The UN Foundation’s partners include parent bloggers who use their platforms to raise awareness about the need to expand access to vaccines, teen girls in the U.S. who write their elected officials to pass legislation addressing child marriage, and faith groups and students who donate $10 to send an anti-malaria bednet to a family who needs it.
This community is about more than charity; it’s about change. People understand that resources are important, but they also want to be deeply engaged, learning about the issues and donating their time, ideas, and voices to help the UN save and change lives.
The best part: We’re seeing results.
For example, we’ve been able to get the measles vaccine to more children – saving an estimated 17 million lives since 2000. And our efforts to prevent and treat malaria have saved more than 6 million lives in the same timeframe.
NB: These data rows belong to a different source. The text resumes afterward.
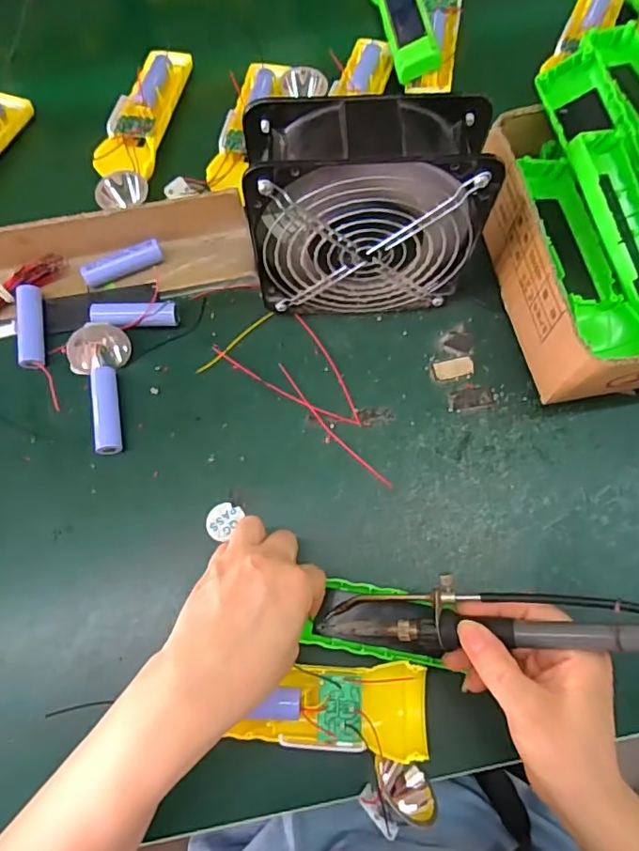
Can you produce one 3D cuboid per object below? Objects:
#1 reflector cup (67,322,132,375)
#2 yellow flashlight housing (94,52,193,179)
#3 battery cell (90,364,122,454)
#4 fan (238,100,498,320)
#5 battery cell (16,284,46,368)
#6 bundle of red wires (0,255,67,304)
[{"bbox_3d":[-0.167,-0.057,0.402,0.036,0.026,0.043,12,72,5],"label":"reflector cup"},{"bbox_3d":[-0.164,-0.293,0.493,0.050,0.024,0.160,7,72,4],"label":"yellow flashlight housing"},{"bbox_3d":[-0.159,-0.010,0.393,0.018,0.017,0.065,-9,72,-2],"label":"battery cell"},{"bbox_3d":[0.033,-0.140,0.363,0.152,0.148,0.064,-2,72,1],"label":"fan"},{"bbox_3d":[-0.228,-0.079,0.417,0.017,0.013,0.071,-11,72,-2],"label":"battery cell"},{"bbox_3d":[-0.256,-0.109,0.427,0.103,0.018,0.027,-39,75,-11],"label":"bundle of red wires"}]

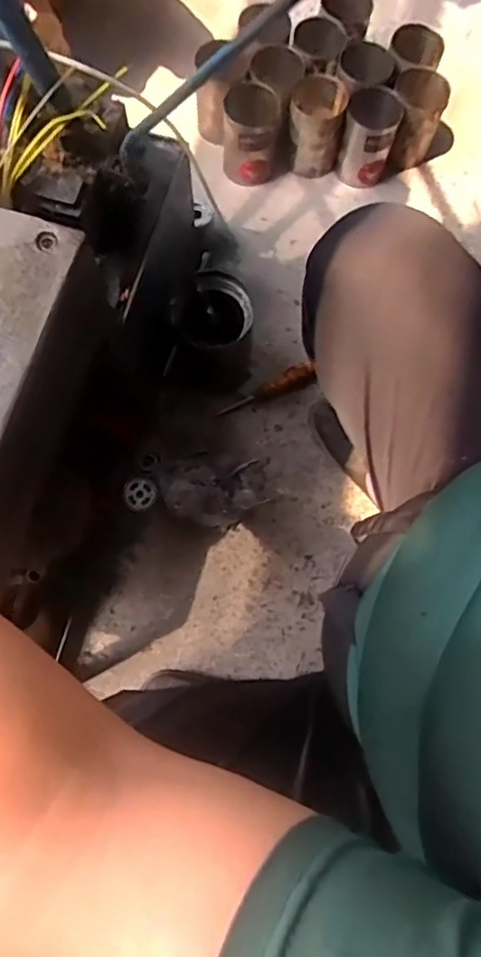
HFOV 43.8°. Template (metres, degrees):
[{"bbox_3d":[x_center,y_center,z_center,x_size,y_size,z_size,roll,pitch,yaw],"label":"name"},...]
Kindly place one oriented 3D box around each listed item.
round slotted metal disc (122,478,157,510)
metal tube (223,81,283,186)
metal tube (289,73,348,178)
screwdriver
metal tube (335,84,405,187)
[{"bbox_3d":[-0.156,0.024,0.918,0.049,0.004,0.049,1,87,-21],"label":"round slotted metal disc"},{"bbox_3d":[0.020,-0.585,1.021,0.097,0.116,0.090,3,75,-1],"label":"metal tube"},{"bbox_3d":[0.130,-0.610,1.036,0.092,0.115,0.091,10,75,1],"label":"metal tube"},{"bbox_3d":[0.044,-0.139,0.960,0.167,0.031,0.031,-24,77,-7],"label":"screwdriver"},{"bbox_3d":[0.218,-0.580,1.029,0.088,0.137,0.083,18,76,3],"label":"metal tube"}]

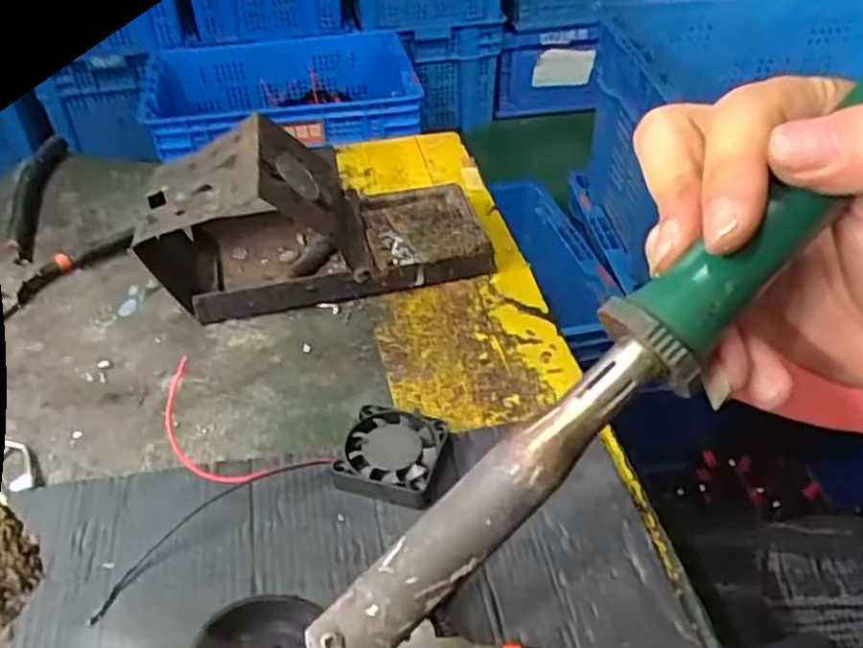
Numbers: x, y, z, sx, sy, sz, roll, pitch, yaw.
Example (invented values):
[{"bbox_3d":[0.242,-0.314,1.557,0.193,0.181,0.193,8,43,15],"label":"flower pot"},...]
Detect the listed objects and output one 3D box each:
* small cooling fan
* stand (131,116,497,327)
[{"bbox_3d":[-0.016,0.056,0.305,0.040,0.013,0.041,11,43,13],"label":"small cooling fan"},{"bbox_3d":[-0.059,-0.062,0.386,0.170,0.084,0.078,-8,42,-9],"label":"stand"}]

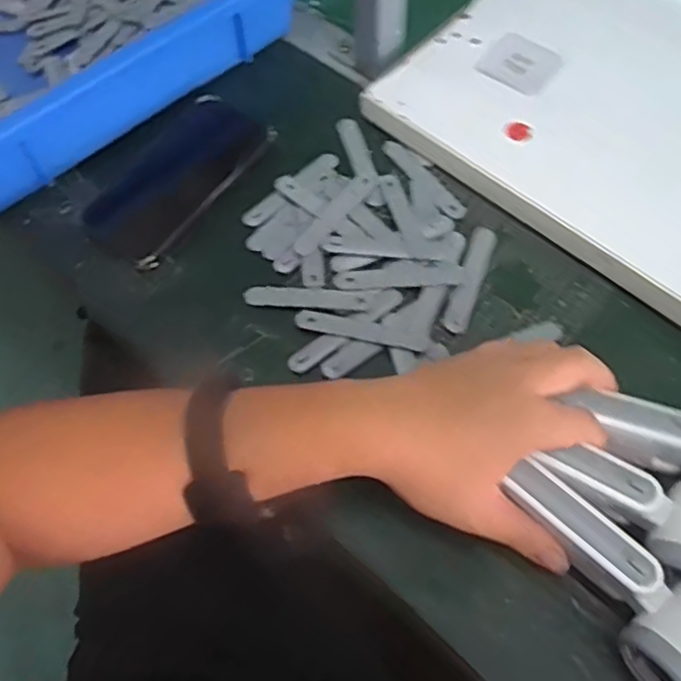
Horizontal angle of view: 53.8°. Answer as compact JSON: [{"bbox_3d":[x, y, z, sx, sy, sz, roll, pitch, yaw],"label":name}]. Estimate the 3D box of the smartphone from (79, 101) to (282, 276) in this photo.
[{"bbox_3d":[-0.133,-0.135,0.554,0.083,0.012,0.162,34,70,18],"label":"smartphone"}]

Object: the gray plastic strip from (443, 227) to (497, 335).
[{"bbox_3d":[0.097,-0.046,0.498,0.020,0.006,0.094,18,66,11],"label":"gray plastic strip"}]

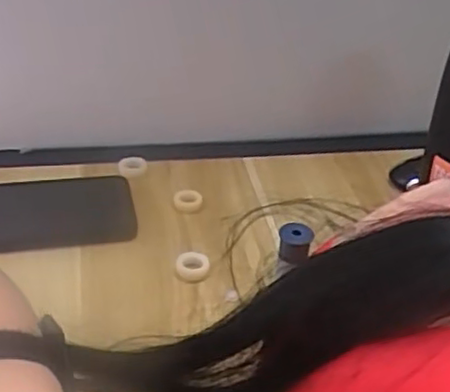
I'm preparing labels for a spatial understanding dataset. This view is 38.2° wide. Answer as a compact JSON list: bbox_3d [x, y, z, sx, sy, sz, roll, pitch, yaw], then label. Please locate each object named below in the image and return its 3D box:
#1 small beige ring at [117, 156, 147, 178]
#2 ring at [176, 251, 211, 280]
[{"bbox_3d":[-0.077,-0.025,0.542,0.024,0.008,0.022,2,34,-1],"label":"small beige ring"},{"bbox_3d":[-0.022,0.048,0.442,0.023,0.009,0.020,2,34,-2],"label":"ring"}]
These are just a few examples of the progress the international community is making because we’ve come together to act.
We’ve got big challenges ahead, but we have the opportunity to grow the community dedicated to solutions. By working together, we can go further and faster to build a better world. We hope you will join our #GivingTuesday campaigns by visiting unfoundation.org/givingtuesday.
As our Founder Ted Turner says: “You do not have to be a world leader – or even a billionaire – to make an impact. If we are going to turn things around, we all need to do our part to make it happen. Change starts with you.”